===== Extract =====
Welcome to GrabNGoInfo! Correlation vs. causation is one of the most commonly asked data science interview questions. In this tutorial, you will learn:

- What are the general strategies for answering the question about correlation and causation?
- How to answer the question in a clear and concise way?
- How to answer the follow-up question of how to calculate correlation?
- How to answer the follow-up question of how to measure causal impact?

**Resources for this post:**

- Slides for the tutorial
- More video tutorials on data science interview
- More blog posts on data science interview

- If you prefer the video version of the tutorial, watch the video below on YouTube.

Let’s get started!

### Correlation vs. causation Data Science Interview Question

The interview question of correlation vs. causation is usually asked with a specific example. For instance, the interviewer may ask

“*If we collect data for monthly ice cream sales and monthly shark attacks around the United States each year, we would find that the two variables are highly correlated. Does this mean that consuming ice cream causes shark attacks? [1]”*

### General Strategies

We will answer the question in three steps.

- In the first step, provide the
**definitions**for correlation and causality. - In the second step, talk about the
**value****range**for correlation and causality, and how to interpret the values. - In the third step, list the
**algorithms**for calculating correlation and for causal inference.

### Concise Answer

Ice cream sales and shark attacks are highly correlated, but this does not mean consuming ice cream causes shark attacks. This is because correlation does not imply causation.

- Correlation is a measure of the direction and strength of the association between two variables [1]. It ranges from -1 to 1, where the values close to 1 indicate a strong positive correlation, the values close to -1 indicate a strong negative correlation, and the values close to 0 indicate no correlation.
- Causation means one variable is influenced by another variable. The magnitude of the impact needs to be evaluated with the scale of the variable. For example, the causal impact of $1000 can be a large impact for monthly salary change, but can be a small impact on the housing price change. There is no limitation on the influence magnitude, so the causal impact can be very large or very small.

In this example, ice cream consumption and shark attacks have a correlation but not causation. Both of them are impacted by confounding factors such as temperature.

### Follow-up Question 1: How to calculate correlation?

There are two commonly used correlation algorithms, Pearson correlation and Spearman correlation.

- The Pearson correlation measures the linear relationship between two continuous variables. It tells us if one variable changes, whether the other variable changes proportionally. The Pearson correlation is calculated based on the raw values of the two variables.
- The Spearman correlation measures the monotonic relationship between two continuous or ordinal variables [3]. It tells us if one variable changes, whether the other variable tends to change as well, but not necessarily change in proportion. The Spearman correlation is calculated based on the ranks of the two variables.
===== Provided information =====
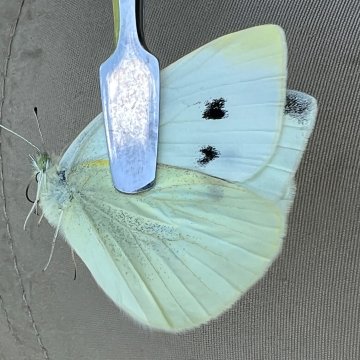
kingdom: Animalia
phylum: Arthropoda
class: Insecta
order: Lepidoptera
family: Pieridae
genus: Pieris
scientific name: Pieris rapae
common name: Cabbage White
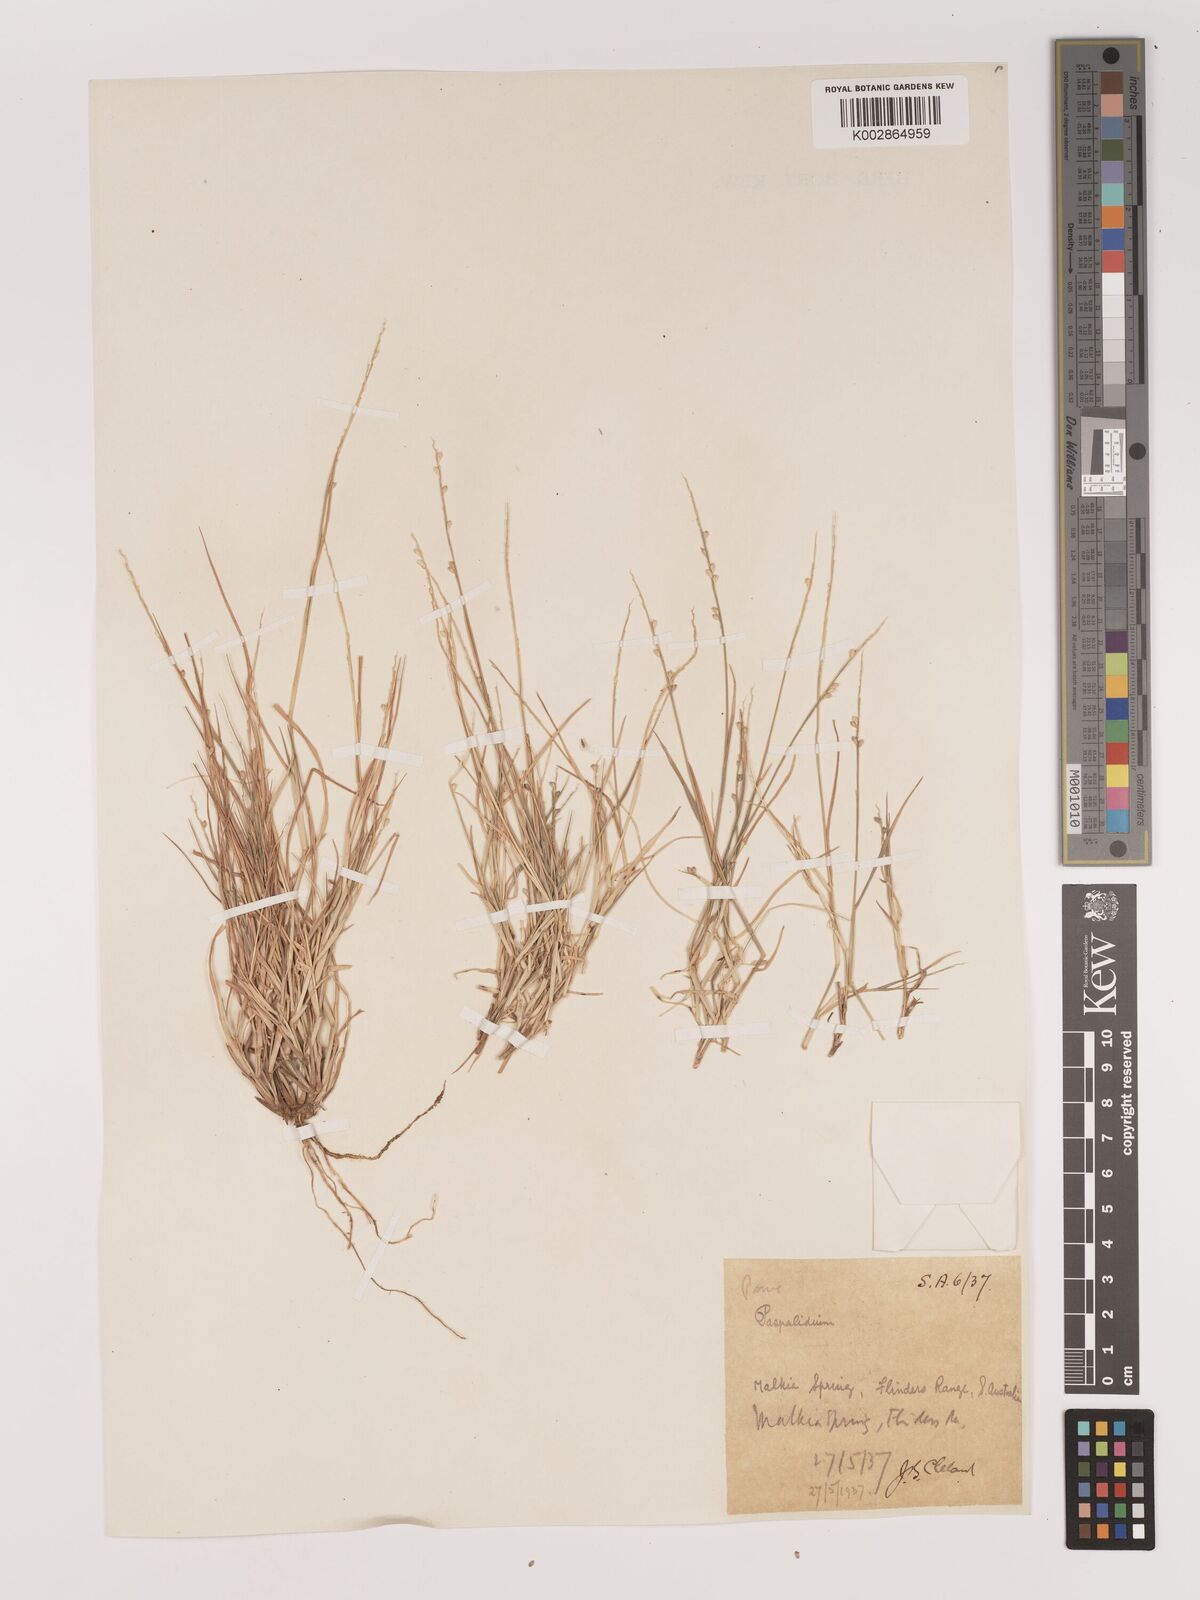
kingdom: Plantae
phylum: Tracheophyta
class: Liliopsida
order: Poales
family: Poaceae
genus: Setaria
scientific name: Setaria
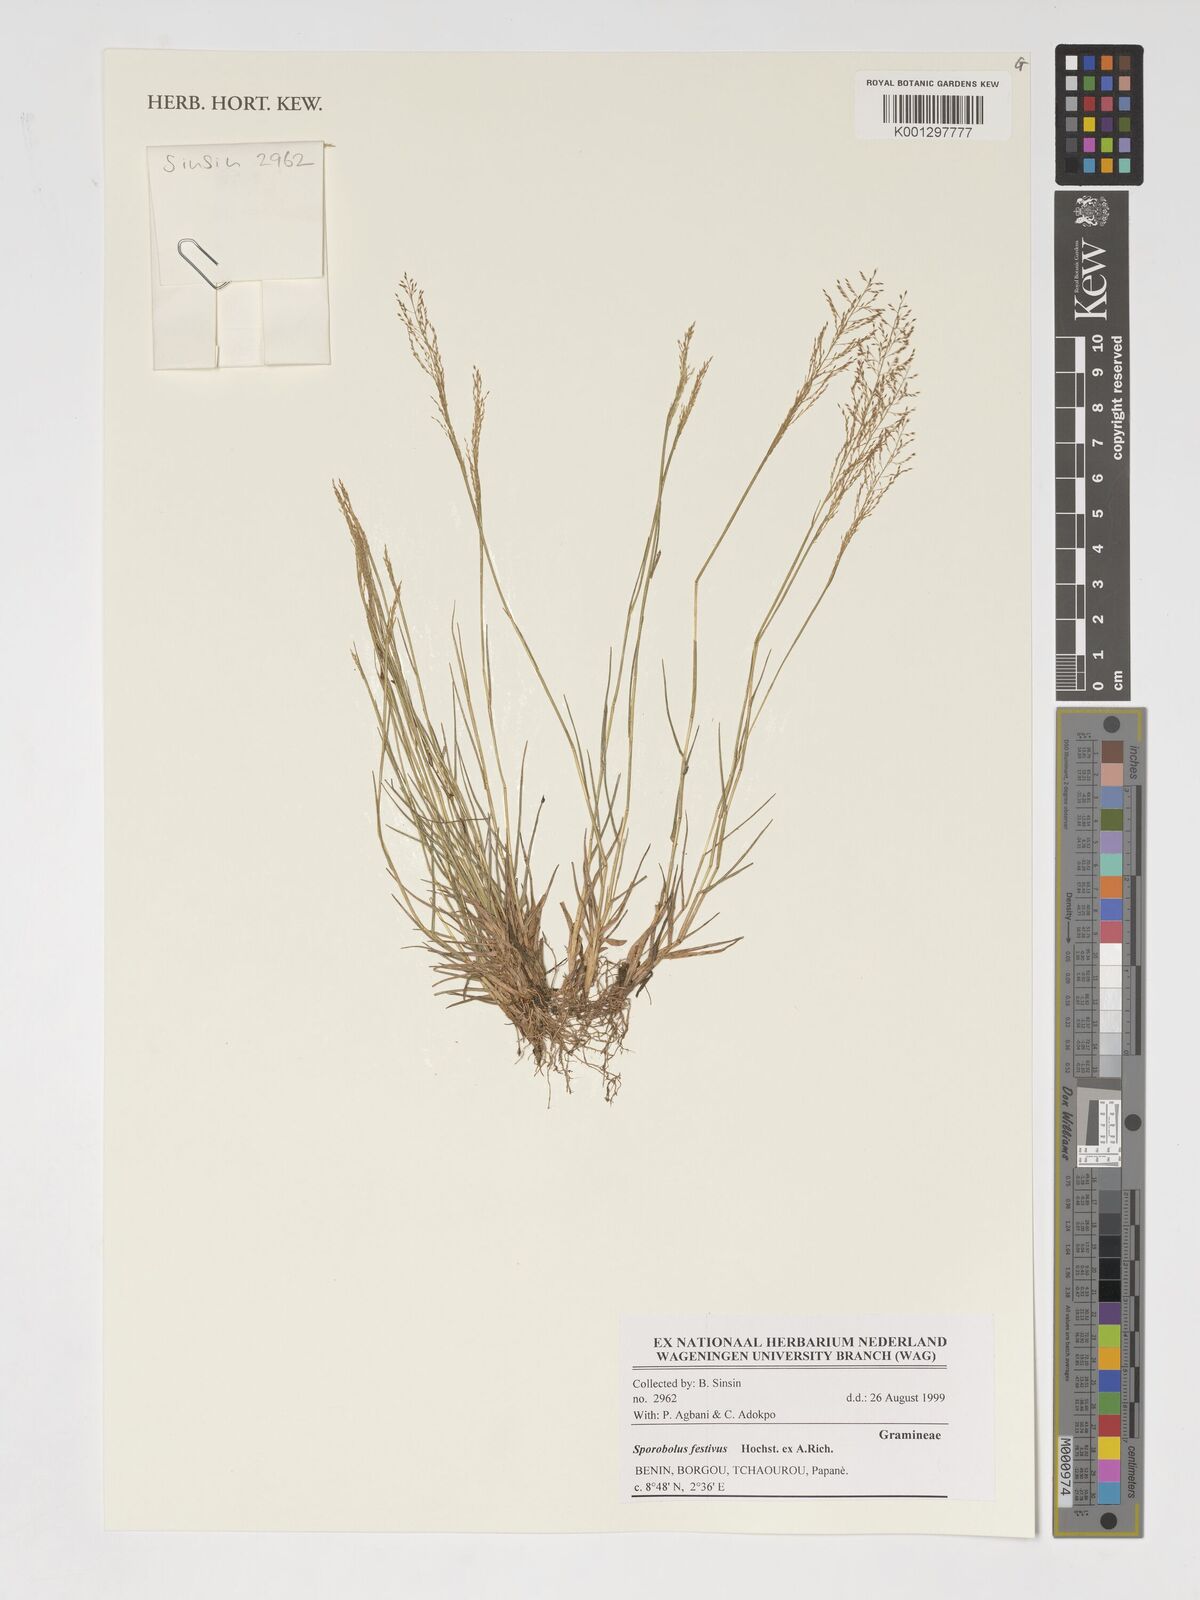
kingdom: Plantae
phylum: Tracheophyta
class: Liliopsida
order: Poales
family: Poaceae
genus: Sporobolus
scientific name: Sporobolus festivus
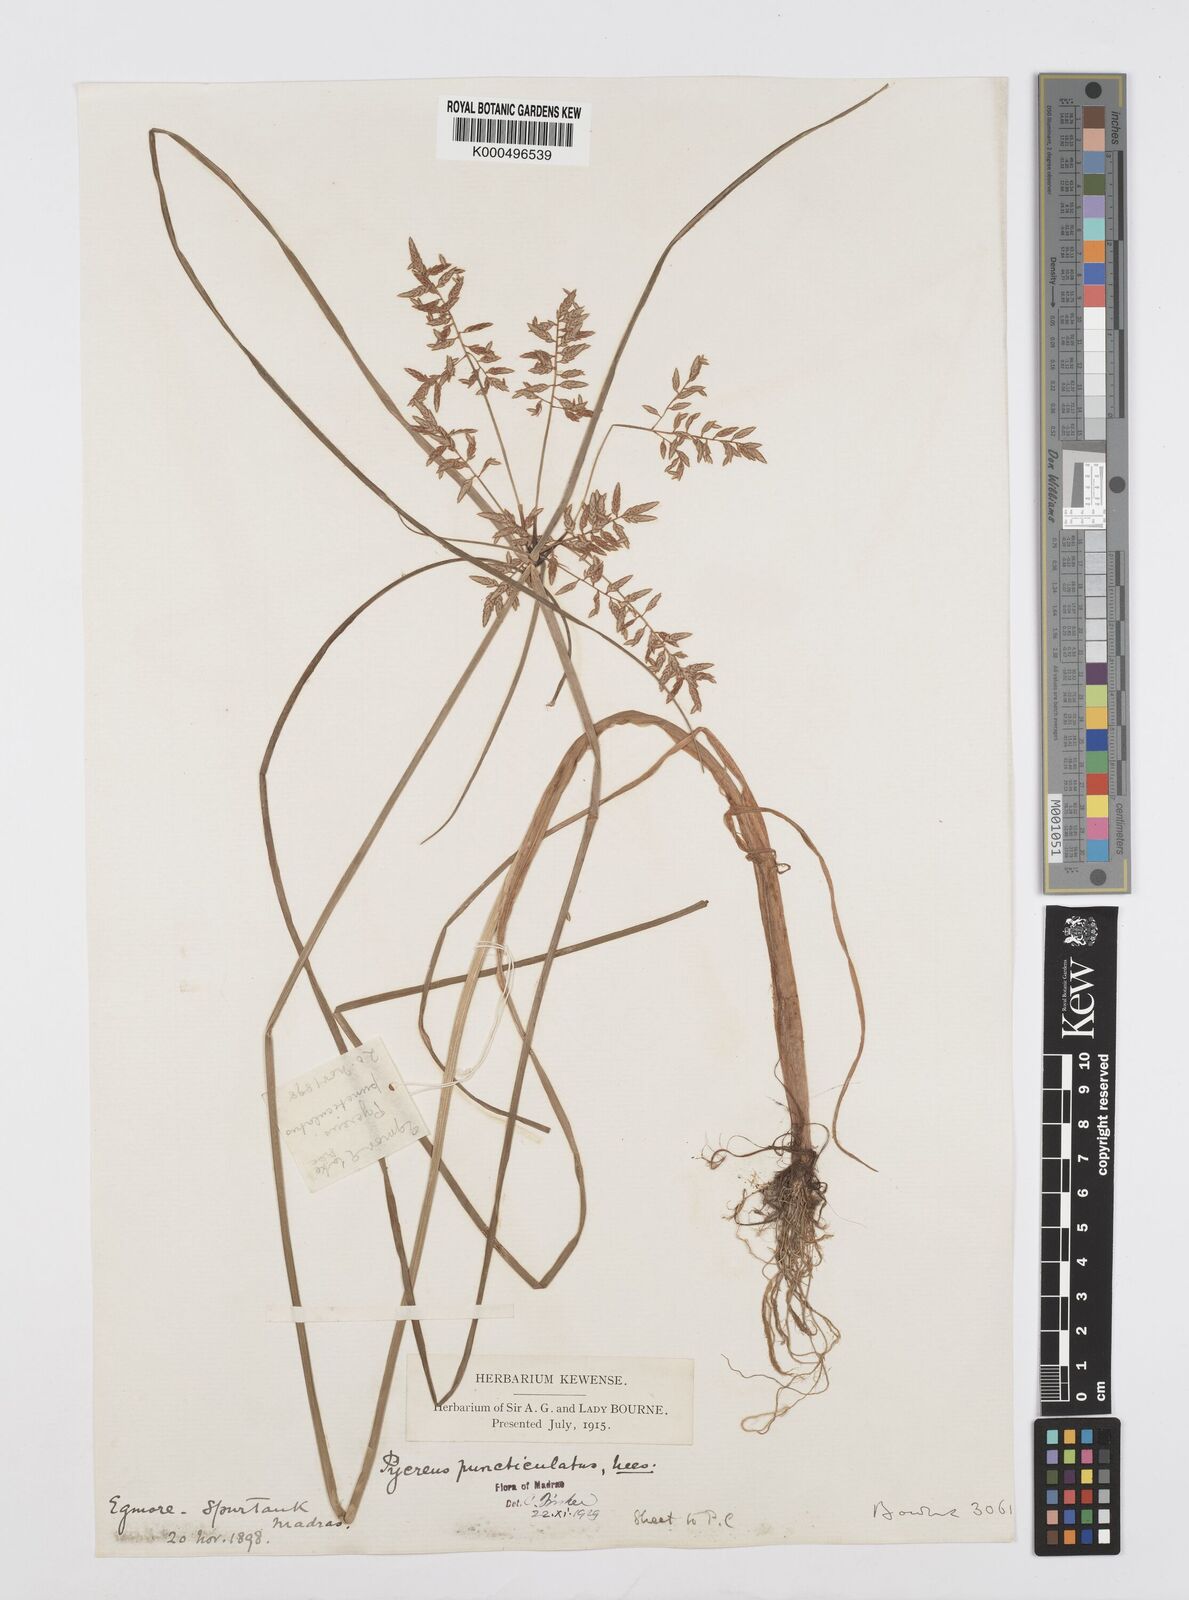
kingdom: Plantae
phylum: Tracheophyta
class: Liliopsida
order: Poales
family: Cyperaceae
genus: Cyperus
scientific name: Cyperus puncticulatus
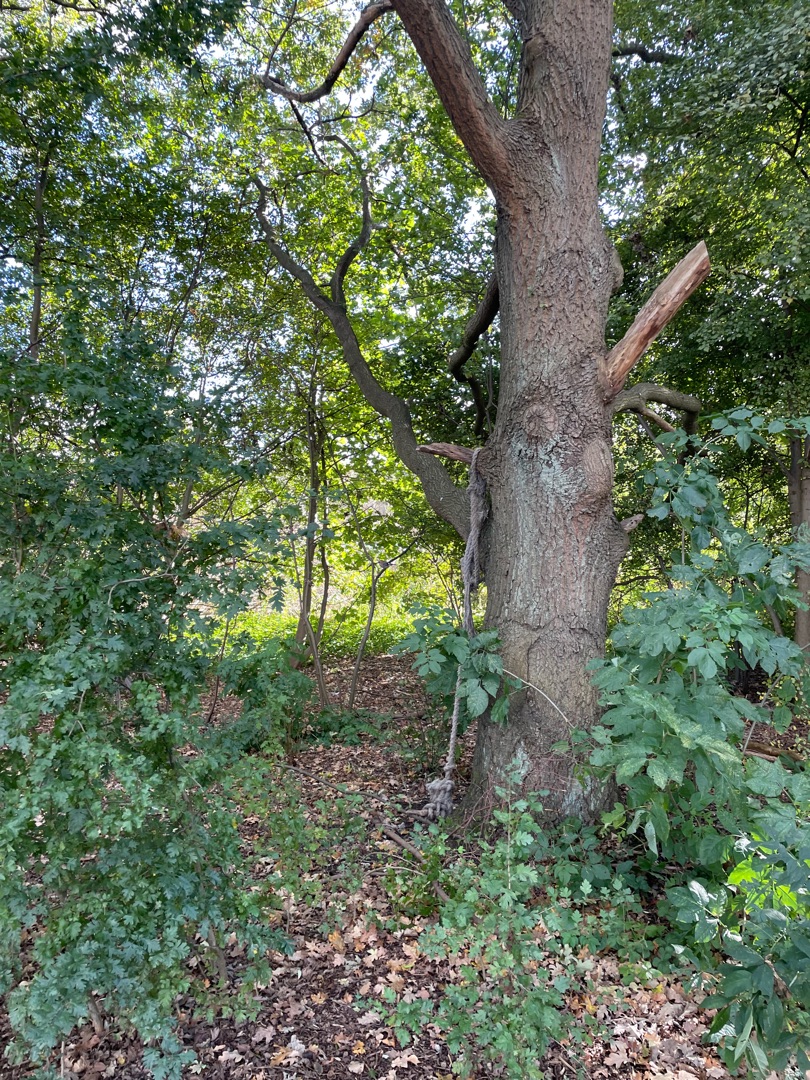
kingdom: Animalia
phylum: Chordata
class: Aves
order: Passeriformes
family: Corvidae
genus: Garrulus
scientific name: Garrulus glandarius
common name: Skovskade
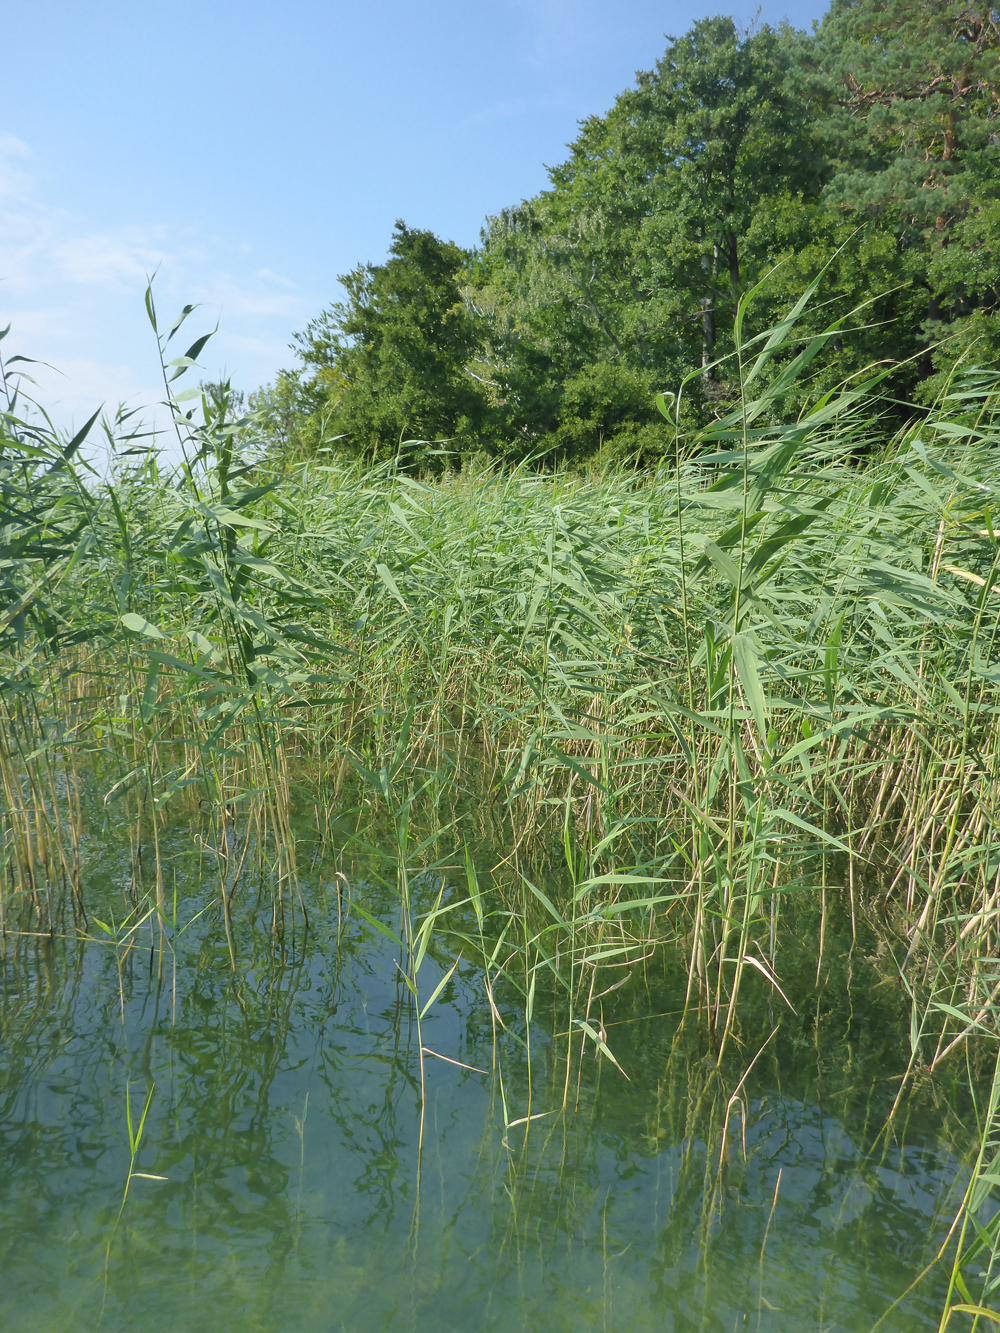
=====
§ Direction 1
In the correlation-versus-causation tutorial, what confounding factor is said to affect both ice cream consumption and shark attacks?
§ Direction 2
Copy the whole listing of living things line for line, from kingdom through common name, and leave the pictures out.

§ Answer 1
Temperature.

§ Answer 2
kingdom: Animalia
phylum: Arthropoda
class: Insecta
order: Lepidoptera
family: Pieridae
genus: Pieris
scientific name: Pieris rapae
common name: Cabbage White
kingdom: Plantae
phylum: Tracheophyta
class: Liliopsida
order: Poales
family: Poaceae
genus: Setaria
scientific name: Setaria
kingdom: Plantae
phylum: Tracheophyta
class: Liliopsida
order: Poales
family: Poaceae
genus: Sporobolus
scientific name: Sporobolus festivus
kingdom: Plantae
phylum: Tracheophyta
class: Liliopsida
order: Poales
family: Cyperaceae
genus: Cyperus
scientific name: Cyperus puncticulatus
kingdom: Animalia
phylum: Chordata
class: Aves
order: Passeriformes
family: Corvidae
genus: Garrulus
scientific name: Garrulus glandarius
common name: Skovskade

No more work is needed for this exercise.